- _TASK DETAILS_: The answer is all of the entries below, repeated exactly and free of pictures.

- _SUPPLIED RECORDS_:
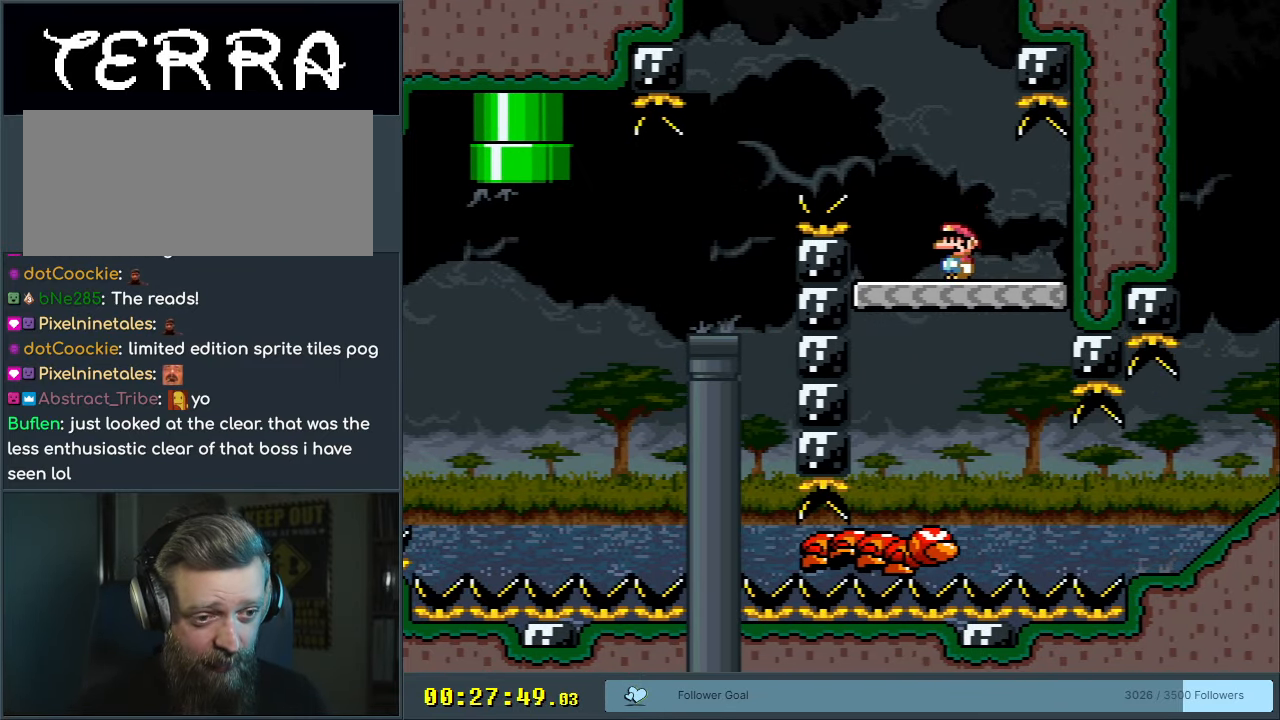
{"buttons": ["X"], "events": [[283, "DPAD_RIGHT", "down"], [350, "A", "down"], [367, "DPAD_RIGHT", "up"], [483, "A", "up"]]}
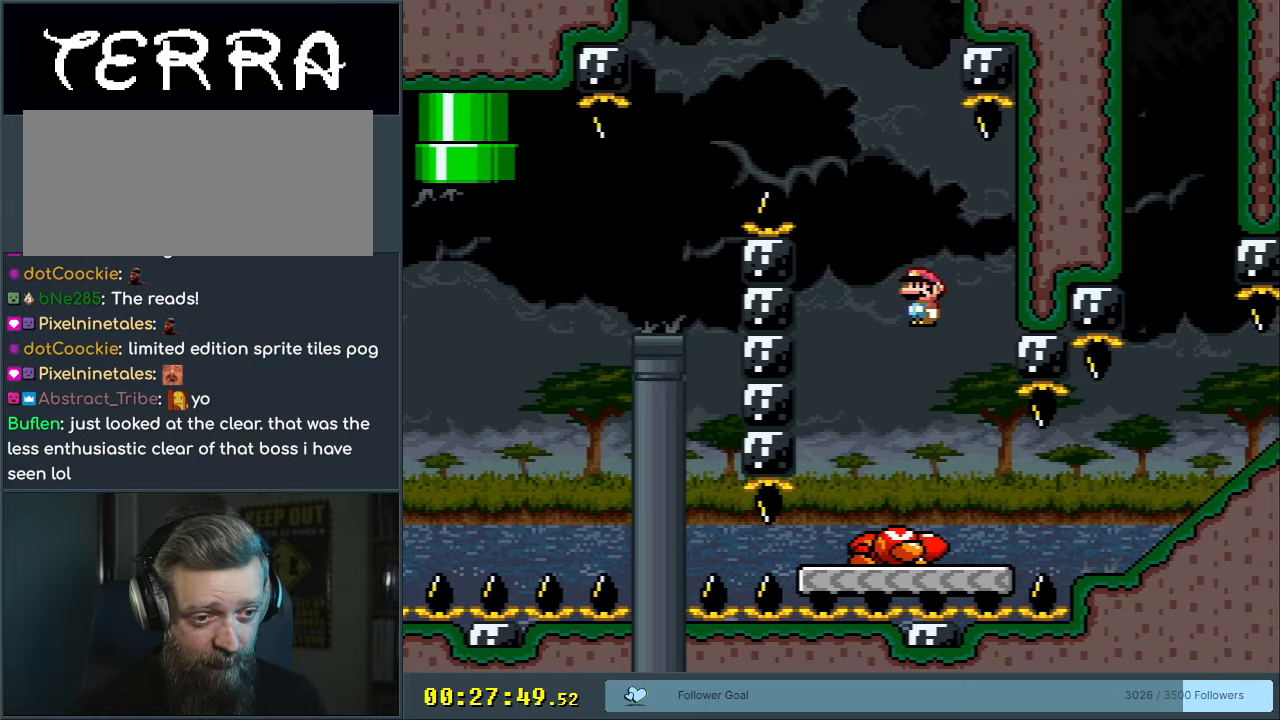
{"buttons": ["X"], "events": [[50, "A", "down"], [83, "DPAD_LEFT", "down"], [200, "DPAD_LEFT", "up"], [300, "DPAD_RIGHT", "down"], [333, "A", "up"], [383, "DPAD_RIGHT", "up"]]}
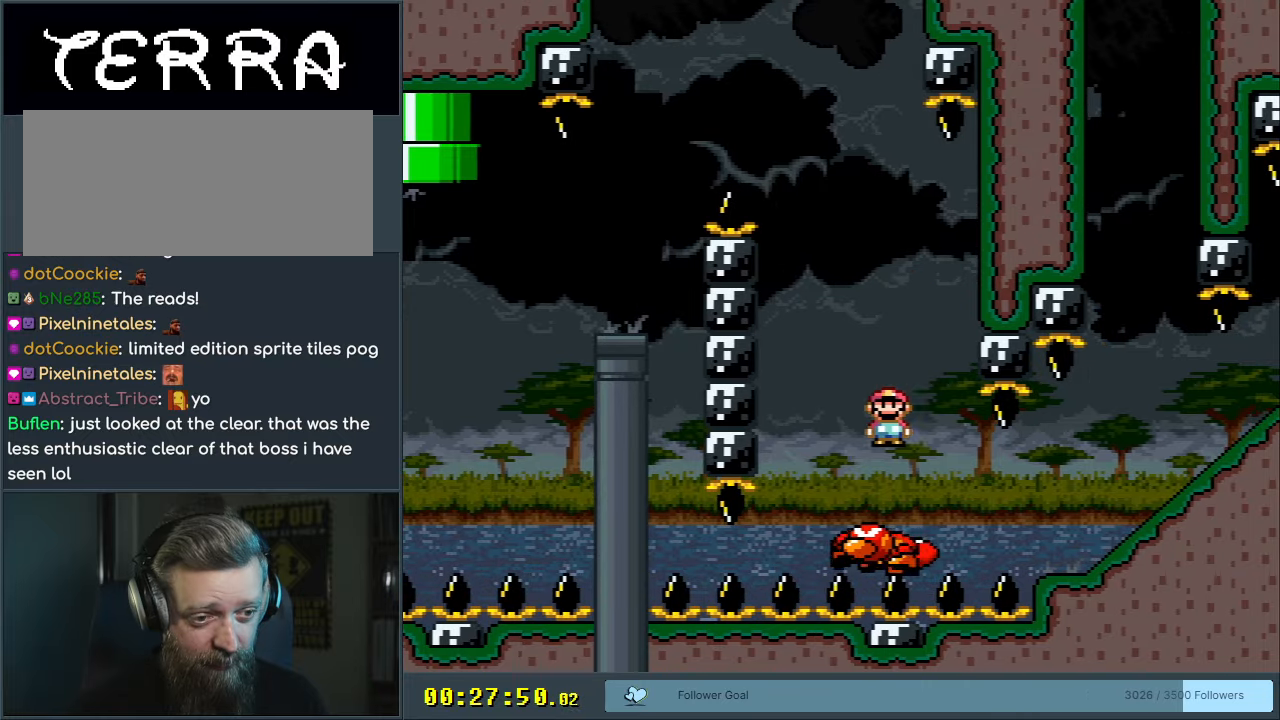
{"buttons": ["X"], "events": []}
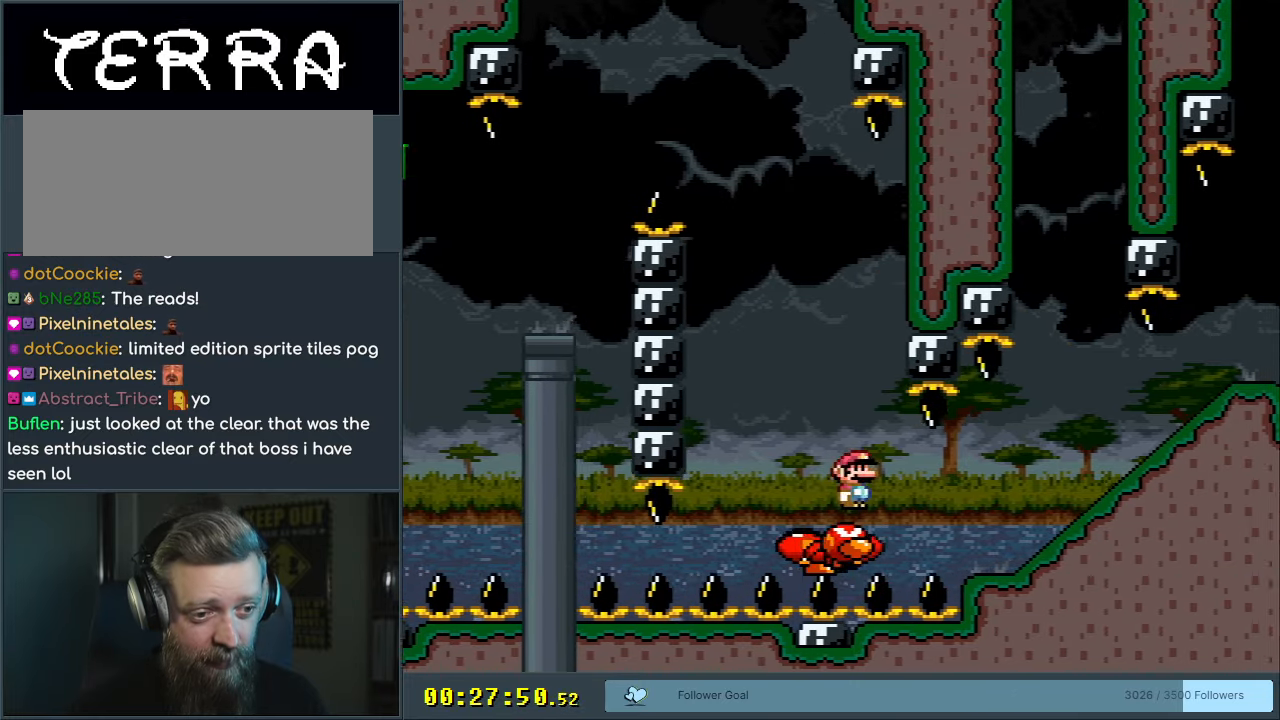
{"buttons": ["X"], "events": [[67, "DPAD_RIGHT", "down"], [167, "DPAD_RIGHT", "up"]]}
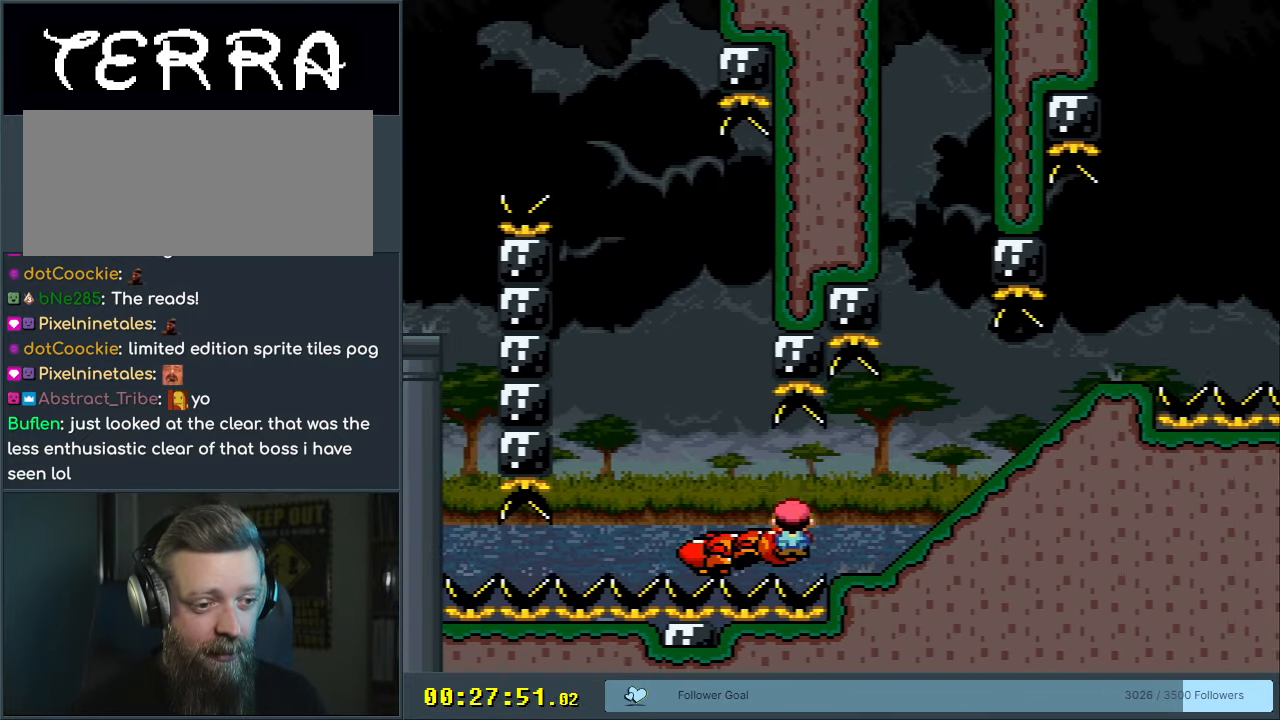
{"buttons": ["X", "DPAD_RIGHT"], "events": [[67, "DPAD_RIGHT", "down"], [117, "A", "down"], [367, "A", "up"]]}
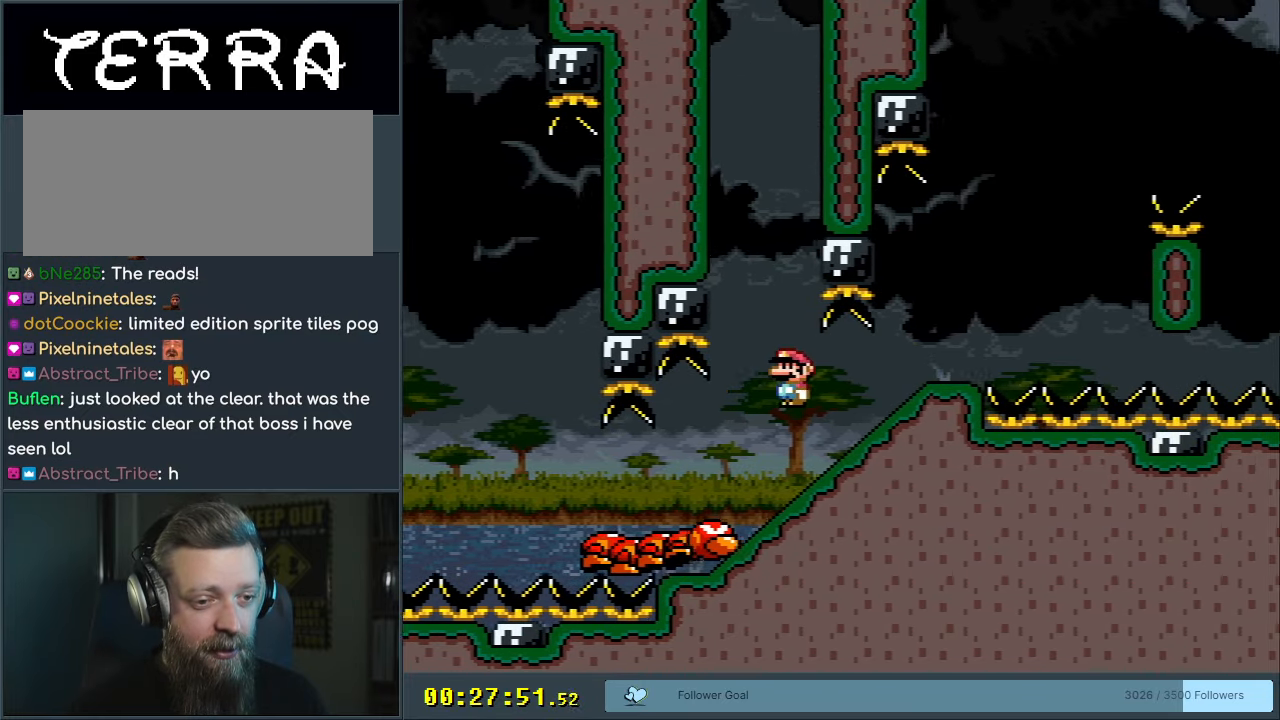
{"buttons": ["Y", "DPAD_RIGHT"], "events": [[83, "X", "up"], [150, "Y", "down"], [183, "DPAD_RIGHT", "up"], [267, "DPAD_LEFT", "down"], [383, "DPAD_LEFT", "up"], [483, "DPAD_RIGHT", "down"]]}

- _EXERCISE RESULT_:
{"buttons": ["X"], "events": [[283, "DPAD_RIGHT", "down"], [350, "A", "down"], [367, "DPAD_RIGHT", "up"], [483, "A", "up"]]}
{"buttons": ["X"], "events": [[50, "A", "down"], [83, "DPAD_LEFT", "down"], [200, "DPAD_LEFT", "up"], [300, "DPAD_RIGHT", "down"], [333, "A", "up"], [383, "DPAD_RIGHT", "up"]]}
{"buttons": ["X"], "events": []}
{"buttons": ["X"], "events": [[67, "DPAD_RIGHT", "down"], [167, "DPAD_RIGHT", "up"]]}
{"buttons": ["X", "DPAD_RIGHT"], "events": [[67, "DPAD_RIGHT", "down"], [117, "A", "down"], [367, "A", "up"]]}
{"buttons": ["Y", "DPAD_RIGHT"], "events": [[83, "X", "up"], [150, "Y", "down"], [183, "DPAD_RIGHT", "up"], [267, "DPAD_LEFT", "down"], [383, "DPAD_LEFT", "up"], [483, "DPAD_RIGHT", "down"]]}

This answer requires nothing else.